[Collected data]
-*-

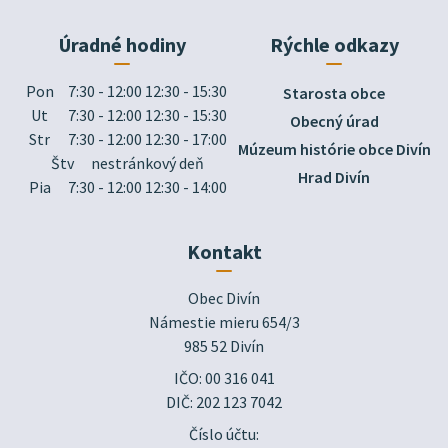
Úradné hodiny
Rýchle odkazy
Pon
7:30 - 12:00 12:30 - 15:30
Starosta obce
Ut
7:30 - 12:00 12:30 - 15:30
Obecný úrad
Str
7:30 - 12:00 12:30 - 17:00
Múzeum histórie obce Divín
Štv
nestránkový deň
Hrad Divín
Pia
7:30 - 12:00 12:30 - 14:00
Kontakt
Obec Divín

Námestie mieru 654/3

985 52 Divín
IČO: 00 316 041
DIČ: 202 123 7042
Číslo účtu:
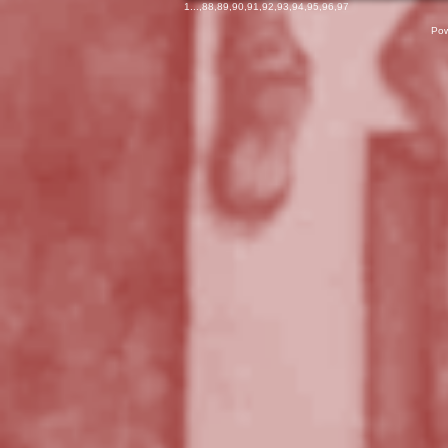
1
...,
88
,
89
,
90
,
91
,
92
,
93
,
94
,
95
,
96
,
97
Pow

-*-

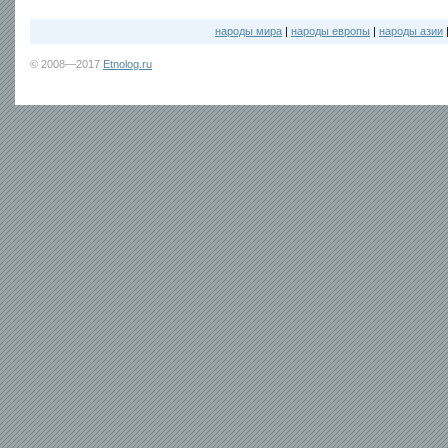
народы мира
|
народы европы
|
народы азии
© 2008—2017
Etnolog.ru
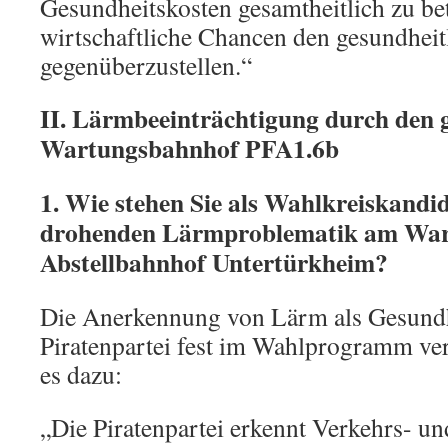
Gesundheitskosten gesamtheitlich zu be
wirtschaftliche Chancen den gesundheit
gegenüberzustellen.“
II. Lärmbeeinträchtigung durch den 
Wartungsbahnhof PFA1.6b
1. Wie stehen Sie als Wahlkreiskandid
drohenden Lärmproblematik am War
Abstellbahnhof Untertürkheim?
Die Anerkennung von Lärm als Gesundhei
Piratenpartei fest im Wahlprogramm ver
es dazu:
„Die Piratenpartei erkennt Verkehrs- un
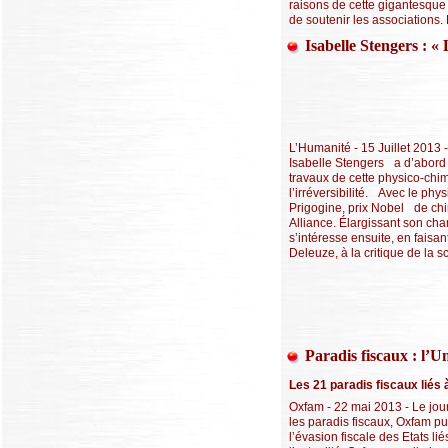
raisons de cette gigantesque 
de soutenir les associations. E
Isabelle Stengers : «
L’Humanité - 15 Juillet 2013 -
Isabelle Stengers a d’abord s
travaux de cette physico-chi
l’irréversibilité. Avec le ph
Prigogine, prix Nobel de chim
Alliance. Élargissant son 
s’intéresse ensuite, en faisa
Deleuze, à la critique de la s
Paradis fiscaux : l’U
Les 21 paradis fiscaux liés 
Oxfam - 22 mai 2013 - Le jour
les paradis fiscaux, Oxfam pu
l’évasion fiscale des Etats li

-*-

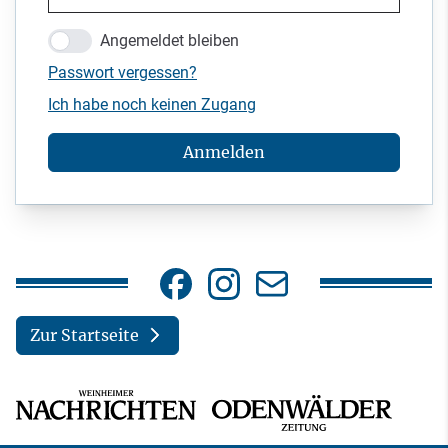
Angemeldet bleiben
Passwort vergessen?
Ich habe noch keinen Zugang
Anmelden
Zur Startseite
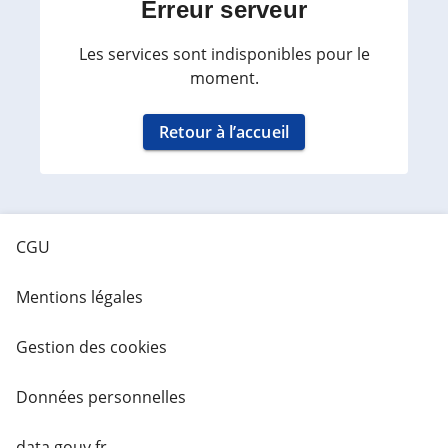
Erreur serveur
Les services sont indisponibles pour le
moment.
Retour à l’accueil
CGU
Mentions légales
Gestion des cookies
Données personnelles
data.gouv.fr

-*-

- **Exercise prompt**: Both the line above containing "Gesundheitskosten gesamtheitlich zu be" and the line containing "l’évasion fiscale des Etats li" belong in the copy, along with every line between them; print these exactly and omit the pictures.

- **Result for this task**:
Gesundheitskosten gesamtheitlich zu be
wirtschaftliche Chancen den gesundheit
gegenüberzustellen.“
II. Lärmbeeinträchtigung durch den 
Wartungsbahnhof PFA1.6b
1. Wie stehen Sie als Wahlkreiskandid
drohenden Lärmproblematik am War
Abstellbahnhof Untertürkheim?
Die Anerkennung von Lärm als Gesundhei
Piratenpartei fest im Wahlprogramm ver
es dazu:
„Die Piratenpartei erkennt Verkehrs- un
raisons de cette gigantesque 
de soutenir les associations. E
Isabelle Stengers : «
L’Humanité - 15 Juillet 2013 -
Isabelle Stengers a d’abord s
travaux de cette physico-chi
l’irréversibilité. Avec le ph
Prigogine, prix Nobel de chim
Alliance. Élargissant son 
s’intéresse ensuite, en faisa
Deleuze, à la critique de la s
Paradis fiscaux : l’U
Les 21 paradis fiscaux liés 
Oxfam - 22 mai 2013 - Le jour
les paradis fiscaux, Oxfam pu
l’évasion fiscale des Etats li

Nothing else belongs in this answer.